[Problem set]
1 > In the introduction to plastics, what name did Alexander Parkes give the first man-made plastic he unveiled in 1862?
2 > Carry on the introduction to plastics, starting right after its final sentence.

------ Given passage ------

An Introduction to Plastics
Plastic is a versatile material used to make thousands of products people use every day. Learn about the types of plastic classification, history and unique chemistry that gives plastic its variety of uses and applications.
What is Plastic?
A plastic is a type of synthetic or man-made polymer that is similar to natural resins found in trees and other plants. Polymers are any of various complex organic compounds produced by polymerization—a process in which small molecules combine to make a very large chainlike molecule. Polymers can be molded, extruded, cast into various shapes and films, or drawn into filaments and then used as textile fibers.1
Read more on plastic uses and safety.
The History of Manufactured Plastics
The use of manufactured plastics dates back more than 150 years. In 1862, Alexander Parkes, a chemist and inventor, unveiled the first man-made plastic at the International Exhibition in London. The material—which he dubbed “Parkesine”—was derived from cellulose that, once heated, could be molded and also retain its shape when cooled.
Parkes had discovered a material that could be transparent as well as formed into thousands of different shapes. Considered to be the first manufactured plastic, Parkesine was a colorful and less expensive substitute for ivory or tortoiseshell and could be used to make small everyday consumer items that were generally more affordable, from buttons and brush handles.4
The first notable successor of Parkesine was John Wesley Hyatt‘s celluloid plastic, which was derived from cellulose and alcoholized camphor. Celluloid was used as a substitute for ivory-made billiard balls in late 1860s, but the initial recipe proved to be very flammable. However, by late 1800s, celluloid became the foundation and building block of the movie and photography industry.5
In 1907, chemist Leo Hendrik Baekeland, while striving to produce a synthetic varnish, stumbled upon the formula for a new synthetic polymer originating from coal tar. He subsequently named the new substance “Bakelite.” Once formed, Bakelite would not melt, and, due to its electrical insulation properties, it could be used to make cameras, telephones, non-conducting part of radios and other electrical devices.6 Bakelite was also used as a substitute for jade, marble and amber. By 1909, Baekeland had coined “plastics” as the term to describe this new category of materials.
The first patent for polyvinyl chloride (PVC), a substance now used widely in vinyl siding and water pipes, was registered in 1914. Cellophane was also discovered during this period.

------ Information supplied ------

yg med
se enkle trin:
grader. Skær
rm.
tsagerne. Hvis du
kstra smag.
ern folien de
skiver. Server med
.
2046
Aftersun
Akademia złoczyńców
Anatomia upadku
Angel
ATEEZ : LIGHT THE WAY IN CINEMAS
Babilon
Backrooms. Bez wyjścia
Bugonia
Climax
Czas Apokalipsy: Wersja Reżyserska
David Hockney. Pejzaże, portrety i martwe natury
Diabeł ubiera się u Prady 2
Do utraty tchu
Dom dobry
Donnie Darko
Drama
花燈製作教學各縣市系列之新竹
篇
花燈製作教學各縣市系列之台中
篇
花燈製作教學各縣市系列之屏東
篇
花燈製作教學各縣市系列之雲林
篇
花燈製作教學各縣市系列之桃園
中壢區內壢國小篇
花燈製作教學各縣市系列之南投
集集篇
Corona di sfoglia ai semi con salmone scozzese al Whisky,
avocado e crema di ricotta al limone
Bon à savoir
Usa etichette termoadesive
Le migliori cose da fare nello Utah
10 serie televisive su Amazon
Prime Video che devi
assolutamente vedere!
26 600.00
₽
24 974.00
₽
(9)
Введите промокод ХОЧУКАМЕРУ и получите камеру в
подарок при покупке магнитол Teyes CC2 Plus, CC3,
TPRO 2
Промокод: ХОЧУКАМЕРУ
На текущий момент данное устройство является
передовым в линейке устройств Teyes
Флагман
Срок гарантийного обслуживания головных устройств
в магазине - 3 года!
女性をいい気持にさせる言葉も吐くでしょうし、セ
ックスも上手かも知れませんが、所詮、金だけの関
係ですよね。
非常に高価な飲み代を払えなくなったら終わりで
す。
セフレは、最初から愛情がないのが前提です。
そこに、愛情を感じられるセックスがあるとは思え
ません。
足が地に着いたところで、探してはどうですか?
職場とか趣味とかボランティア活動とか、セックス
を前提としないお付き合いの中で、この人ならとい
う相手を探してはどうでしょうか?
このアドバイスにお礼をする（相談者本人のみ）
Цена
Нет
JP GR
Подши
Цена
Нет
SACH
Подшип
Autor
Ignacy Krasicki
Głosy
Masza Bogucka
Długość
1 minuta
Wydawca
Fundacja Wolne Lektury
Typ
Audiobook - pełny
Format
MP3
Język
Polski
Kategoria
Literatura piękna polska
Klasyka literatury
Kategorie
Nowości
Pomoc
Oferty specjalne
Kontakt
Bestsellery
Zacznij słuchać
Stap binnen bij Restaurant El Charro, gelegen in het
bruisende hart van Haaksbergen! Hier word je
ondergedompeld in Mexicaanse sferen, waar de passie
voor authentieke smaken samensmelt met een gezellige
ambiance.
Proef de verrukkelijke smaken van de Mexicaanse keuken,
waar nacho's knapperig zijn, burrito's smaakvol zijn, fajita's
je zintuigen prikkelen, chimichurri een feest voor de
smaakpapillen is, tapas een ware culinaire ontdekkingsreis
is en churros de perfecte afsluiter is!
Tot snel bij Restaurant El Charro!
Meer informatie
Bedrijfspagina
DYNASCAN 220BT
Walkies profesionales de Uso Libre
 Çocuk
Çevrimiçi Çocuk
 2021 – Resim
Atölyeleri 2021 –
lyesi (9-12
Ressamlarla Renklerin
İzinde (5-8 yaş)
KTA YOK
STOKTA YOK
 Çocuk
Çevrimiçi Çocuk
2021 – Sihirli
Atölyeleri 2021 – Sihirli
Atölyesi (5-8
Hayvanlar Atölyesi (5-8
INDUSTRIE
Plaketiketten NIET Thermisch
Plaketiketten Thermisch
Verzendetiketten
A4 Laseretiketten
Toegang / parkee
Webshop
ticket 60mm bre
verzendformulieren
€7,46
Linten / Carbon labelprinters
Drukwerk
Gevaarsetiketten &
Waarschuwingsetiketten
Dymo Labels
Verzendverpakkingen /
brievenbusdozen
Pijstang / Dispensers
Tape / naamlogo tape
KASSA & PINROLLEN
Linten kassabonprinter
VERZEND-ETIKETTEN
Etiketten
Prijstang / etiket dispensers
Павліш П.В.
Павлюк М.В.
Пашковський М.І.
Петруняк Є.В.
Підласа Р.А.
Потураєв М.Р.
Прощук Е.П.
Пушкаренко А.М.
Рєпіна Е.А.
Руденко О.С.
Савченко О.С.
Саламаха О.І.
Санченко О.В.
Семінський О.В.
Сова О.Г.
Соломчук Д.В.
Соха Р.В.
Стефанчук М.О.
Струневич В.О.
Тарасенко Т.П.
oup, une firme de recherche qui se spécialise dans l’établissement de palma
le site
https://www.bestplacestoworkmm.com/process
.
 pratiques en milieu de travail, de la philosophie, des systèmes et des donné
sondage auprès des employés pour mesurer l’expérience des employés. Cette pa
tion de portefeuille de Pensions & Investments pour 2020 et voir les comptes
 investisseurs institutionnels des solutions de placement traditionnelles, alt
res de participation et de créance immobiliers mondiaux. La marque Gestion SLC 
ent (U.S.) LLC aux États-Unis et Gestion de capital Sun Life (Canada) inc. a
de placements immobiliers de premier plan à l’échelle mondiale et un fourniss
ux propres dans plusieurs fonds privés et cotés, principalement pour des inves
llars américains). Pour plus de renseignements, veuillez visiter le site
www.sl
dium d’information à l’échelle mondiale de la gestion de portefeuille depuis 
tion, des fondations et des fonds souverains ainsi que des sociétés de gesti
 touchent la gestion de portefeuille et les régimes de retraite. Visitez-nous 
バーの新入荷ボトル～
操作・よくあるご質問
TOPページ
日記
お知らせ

------

[Per-task outputs]
1 > Parkesine

2 >
Wide-scale use of plastics did not really take off until after the First World War. Plastics increasingly began to be used as substitutes for a variety of materials, such as wood in furniture, paper and glass in packaging and steel in cars, during World War I, followed by a surge in plastics production during World War II.7
After World War II, additional types of plastic resins, such as polyurethane, polyester, silicones, polypropylene, and polycarbonate, joined polymethyl methacrylate, polystyrene and PVC in a variety of applications, ranging from prescription bottles to cookware. By the 1960s, plastics were widely accessible due to their inexpensive cost and they had come to be considered commonplace, and a symbol of the growing consumer-oriented society.
There are many ways to classify different types of plastics, depending on how they are being grouped together for a particular purpose.
Plastics are typically classified by their chemical structure and physical properties. Classifying plastics in this way includes acrylics, polyurethanes, silicones, polyesters and halogenated plastics.
For purposes of recycling, different types of plastics are sorted into seven resin identification codes, including: #1: PETE/PET, #2: HDPE, #3: PVC, #4: LDPE, #5: PP, #6: PS, and #7: O (Other).
Plastics can also be grouped by the chemical process used in their synthesis, by physical properties (density, heat resistance, hardness, etc.), and by their resistance or reactions to other substances.
In some cases, you’ll even find plastics grouped together based on qualities pertaining to their manufacturing or product design purpose. This may include the chemical processes used to make the plastics, such as thermoplastics and thermoset plastics.
Thermoplastics vs. Thermoset Plastics
Chemists combine various atoms to make molecules, which are simply two or more atoms held together by chemical bonds. When making plastics, these molecules generally are called monomers.
When monomers are combined by chemical bonds into a chain or a network—a process called polymerization—the resulting materials are called polymers, or plastics.2
If the monomers join like a chain (picture a string of pearls), the polymer is called a thermoplastic. Thermoplastics melt when heated and solidify when cooled. An example of a thermoplastic is polypropylene used for butter tubs and plastics used for soft drink bottles, microwaveable containers, and PVC for floor and wall coverings.2
If the monomers connect in a three-dimensional network, the polymer is called a thermoset. Once a thermoset plastic is set, it cannot return to its liquid state. An epoxy from the hardware store that hardens and cures when applied is an example of a thermoset. Because thermosets are a three-dimensional network of monomers, they can be very tough. Synthetic rubber used for car tires and epoxies used for adhesives and coatings for electrical devices are made with thermoset plastics.2
Plastics can be altered by the inclusion of additives that provide a range of qualities and attributes needed to create a specific product. Additives are incorporated into polymers to alter and improve basic mechanical, physical or chemical properties.
Examples of additives include colorants, foaming agents, plasticizers, antimicrobials and flame retardants:
- Colorants are used for decorative value with one of the most common colorants being titanium dioxide for its high whiteness and hiding power.3
- Foaming agents are used in spray foam, for expanded polystyrene cups and building board, and for polyurethane carpet underlayment.
- Plasticizers are added to plastics to improve their flexibility and softness. They are used in wire insulation, flooring, gutters, and some films.
- Antimicrobials are added to plastics such as wall coverings and shower curtains to help prevent the growth of microbes.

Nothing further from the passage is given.